Belly Goat Burgers: On a meat-based menu, the vegan burger stands out. The Forager is a vegan option of a blackened sous-vide portobello with avocado mash, chimichurri-marinated tomatoes, sunflower sprouts and sriracha pimento olive aioli. Partner Greg Crema even says it’s his favorite.
THAI is an always excellent option for vegan food. Much of the cuisine is naturally plant-based, with animal or vegan protein add-on options. Tofu/veggie pad Thai, eggplant, basil, ginger, sweet and sour plates, and coconut-milk-based curries are standard on almost all Thai food menus, as are appetizers such as fresh spring rolls and papaya salad.
Santa Cruz swims with delectable Thai options, all of which serve versions of the classics. Choosing a Thai restaurant here is more a matter of what’s immediately convenient (neighborhood) rather than a choice made based on quality. Nearly all will boast the “best Thai food in Santa Cruz.” And nobody’s lying. It’s all good.

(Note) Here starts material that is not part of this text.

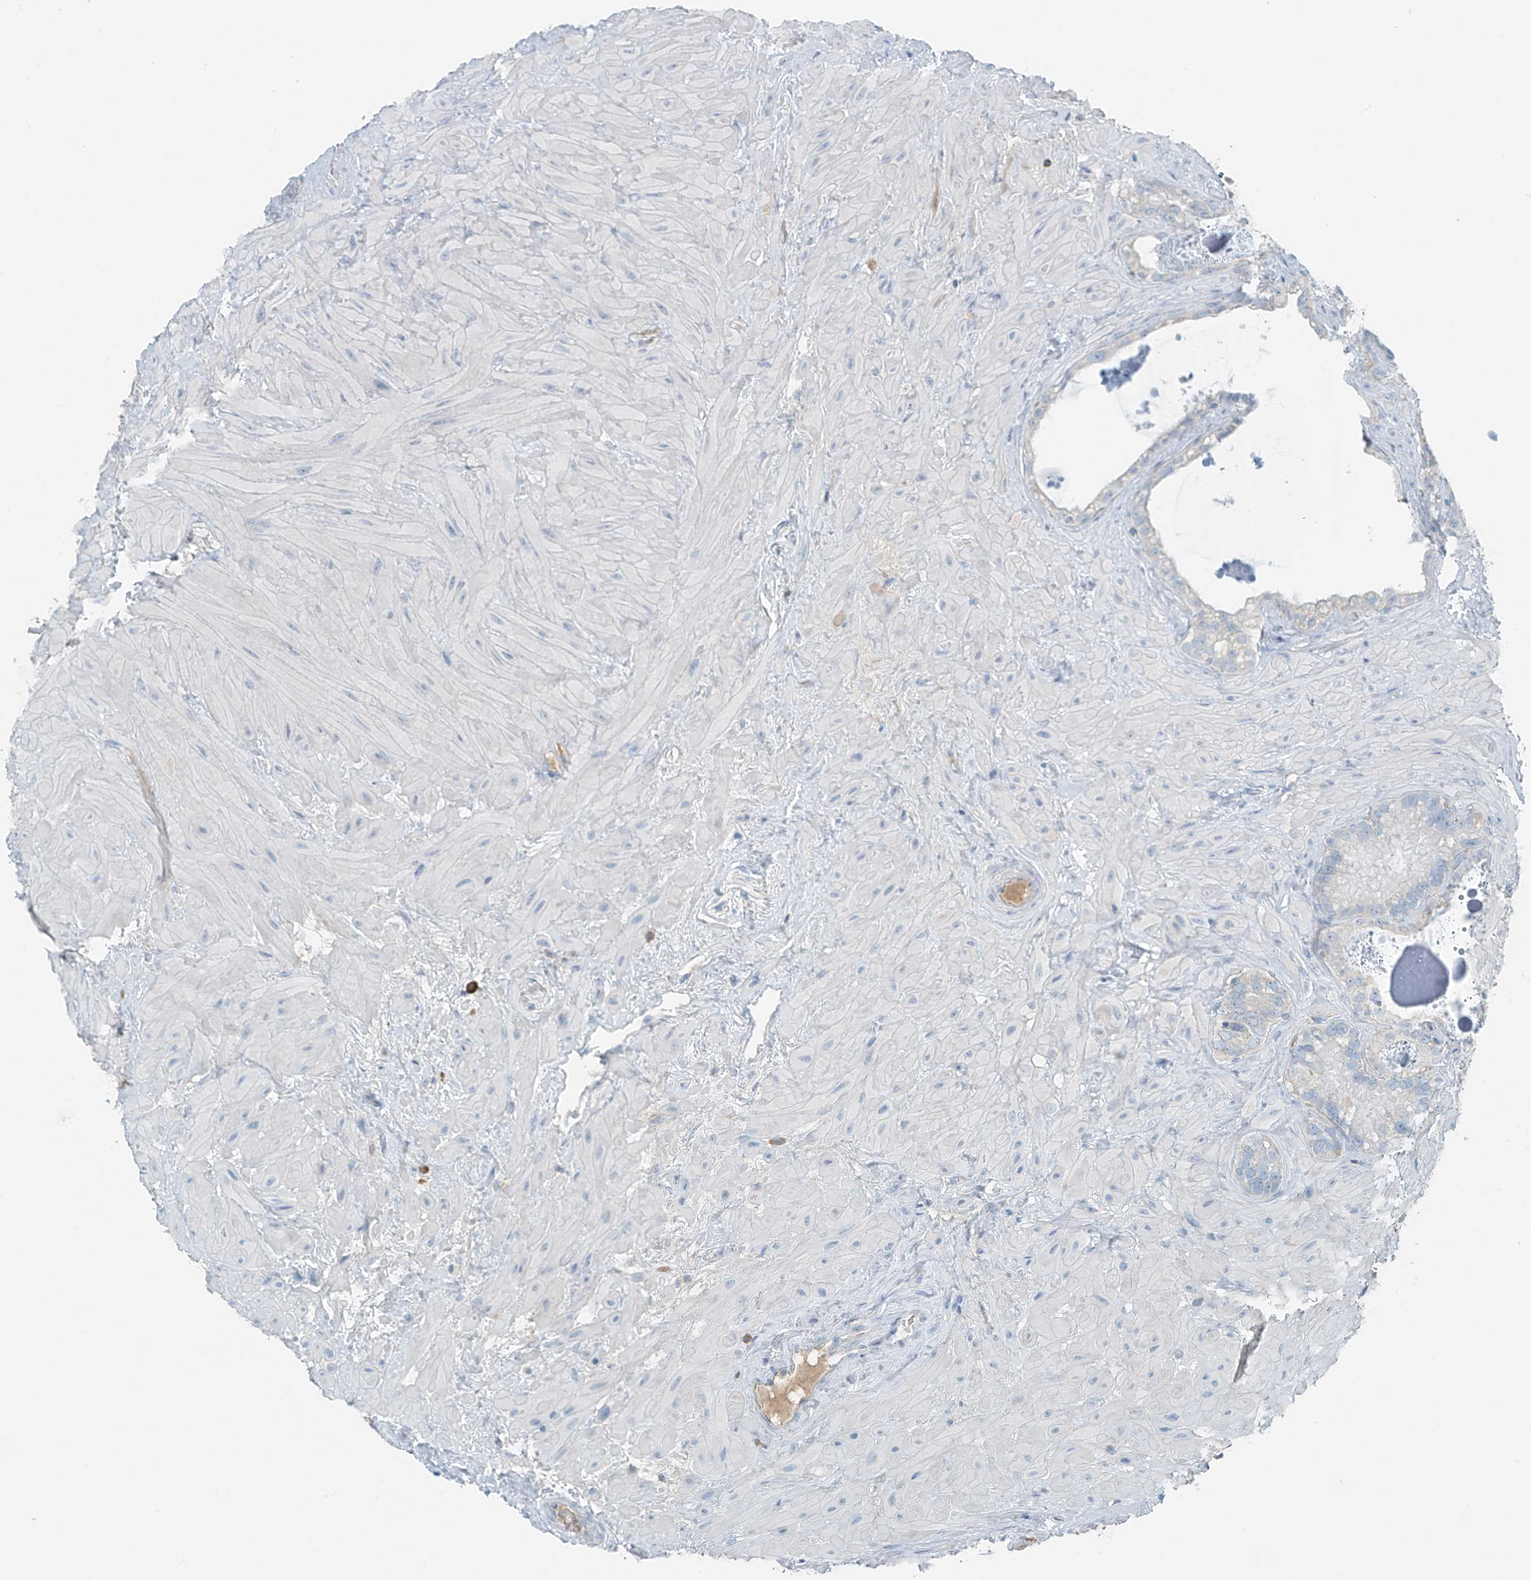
{"staining": {"intensity": "negative", "quantity": "none", "location": "none"}, "tissue": "seminal vesicle", "cell_type": "Glandular cells", "image_type": "normal", "snomed": [{"axis": "morphology", "description": "Normal tissue, NOS"}, {"axis": "topography", "description": "Prostate"}, {"axis": "topography", "description": "Seminal veicle"}], "caption": "Micrograph shows no significant protein positivity in glandular cells of benign seminal vesicle.", "gene": "FAM131C", "patient": {"sex": "male", "age": 68}}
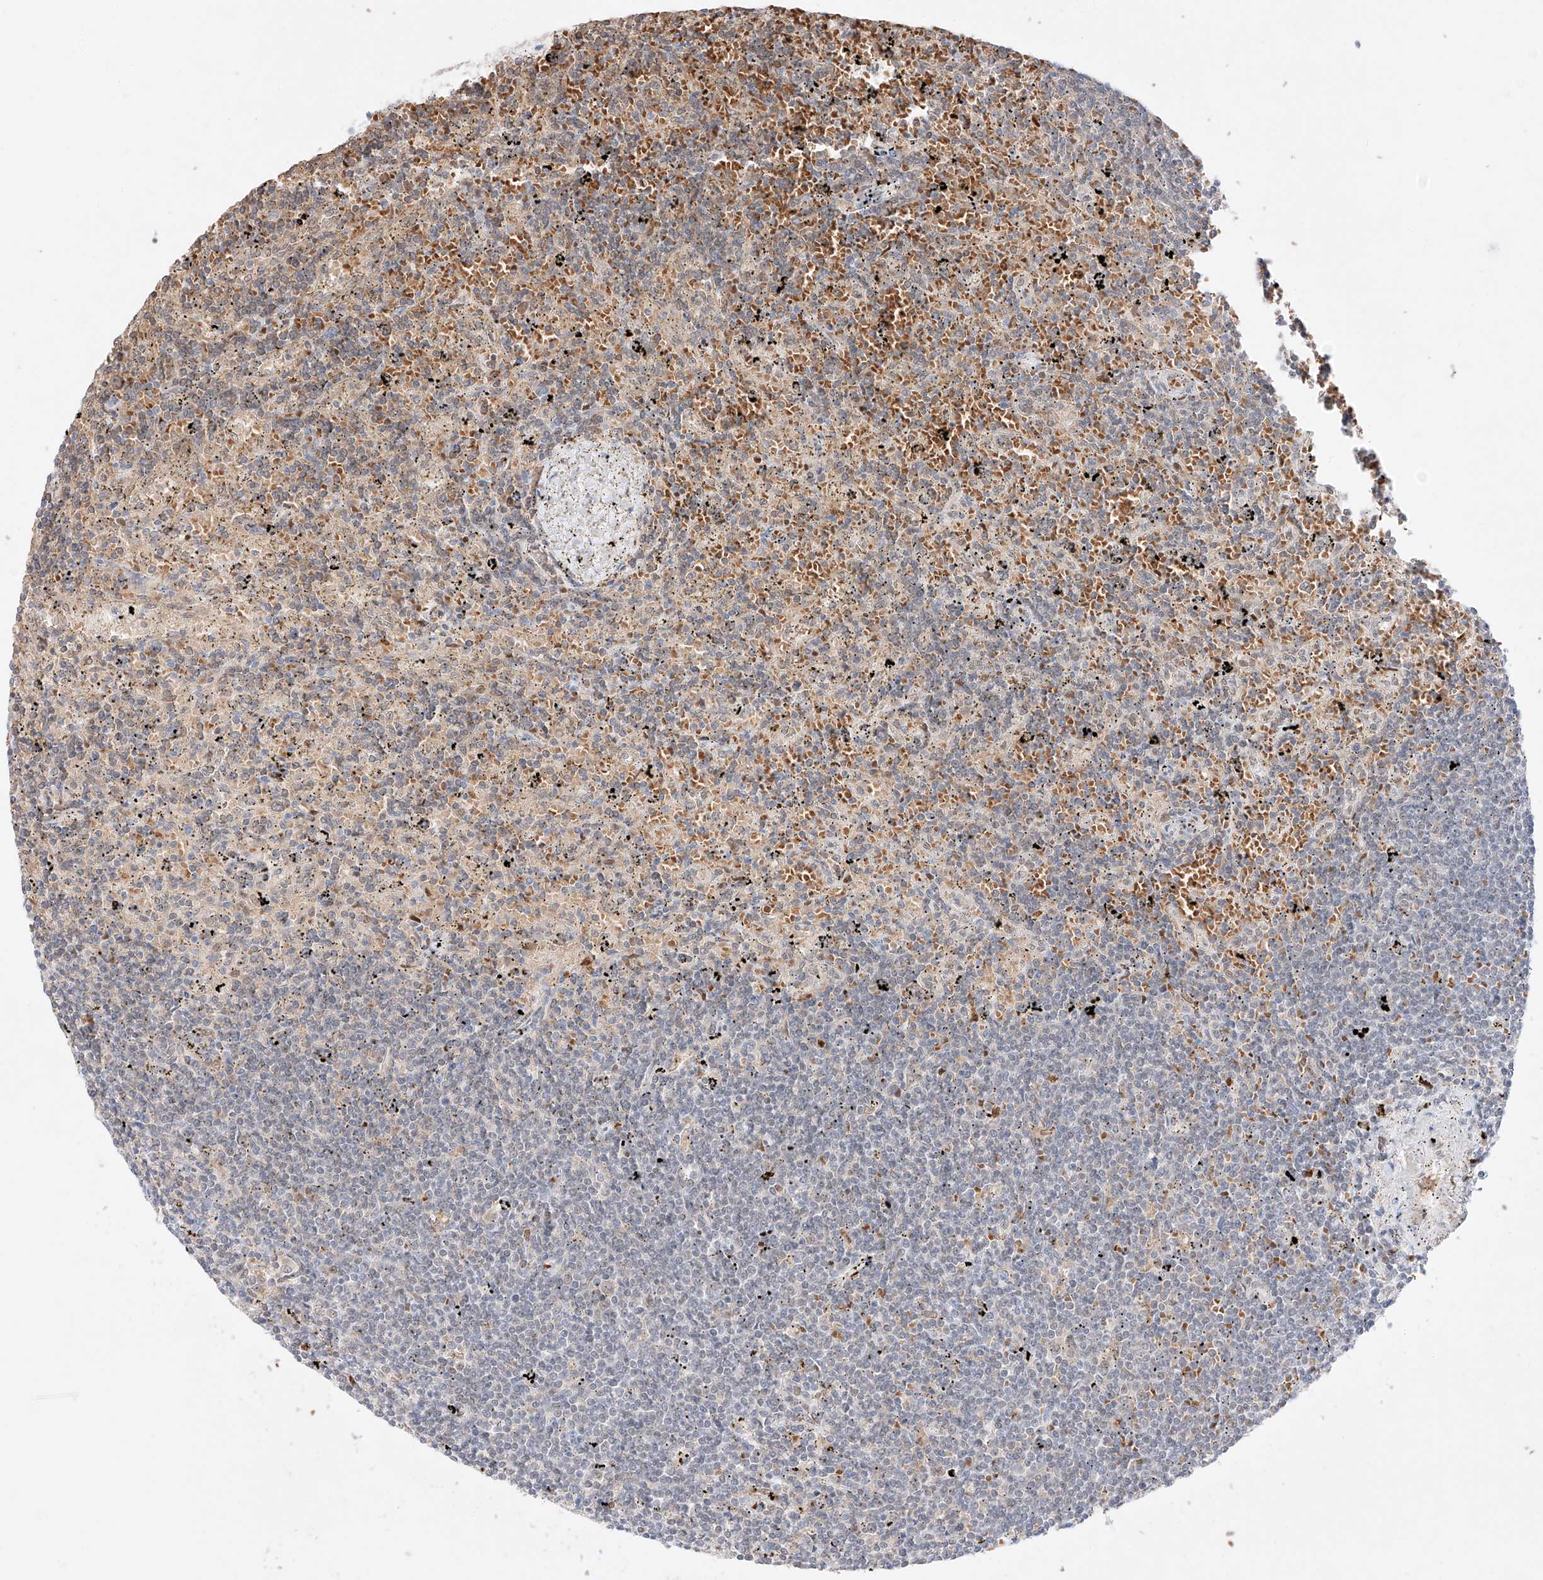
{"staining": {"intensity": "negative", "quantity": "none", "location": "none"}, "tissue": "lymphoma", "cell_type": "Tumor cells", "image_type": "cancer", "snomed": [{"axis": "morphology", "description": "Malignant lymphoma, non-Hodgkin's type, Low grade"}, {"axis": "topography", "description": "Spleen"}], "caption": "A micrograph of low-grade malignant lymphoma, non-Hodgkin's type stained for a protein displays no brown staining in tumor cells.", "gene": "APIP", "patient": {"sex": "male", "age": 76}}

Downtown Pacific Thai is notable for dairy-free boba tea choices. In Seabright, Real Thai Kitchen gets raves from locals. Sawasdee has two locations — in Soquel and By The Sea, the latter with a view of Main Beach and the wharf. Across town and oceanside is My Thai Beach in Capitola Village. Sabieng on Mission Street serves a next-level green curry, and Sala Thai at Soquel Avenue and Ocean Street offers plant-based chicken and duck protein options.
‘Secret’ vegan items
In the end, eating out while vegan often means carrying a sense of creativity. You can discover or “create” vegan items in most restaurants, even ones that aren’t particularly attentive to providing animal-free options. At Jack O’Neill in the Dream Inn, the breakfast burrito without eggs or cheese leaves you with a perfect vegan BB: It came chock full of spinach, potatoes and mushrooms in a wrap with local salsa. Voila — a secret vegan menu item.
Similarly, while you won’t see a vegan section on popular taqueria Hacienda’s menu, “Vegan Burrito” actually is a menu item and staff is familiar with it. Whether asking if a chef can prepare a vegan entree when there isn’t one on the menu, substituting, or omitting items to craft a DIY vegan menu item, most restaurants are at least willing to try.
Finally, a note on forgiveness. If eating out in any establishment other than a 100% vegan one, be prepared for encounters with human error. The culinary world is still evolving to higher vegan-friendly standards. Sometimes your burrito contains sour cream no matter how clear you were, or the pizza order gets mixed up and there’s dairy cheese. The food service industry successfully accommodating veganism is a work in progress, and kindness is the best choice on any menu as things continue to evolve.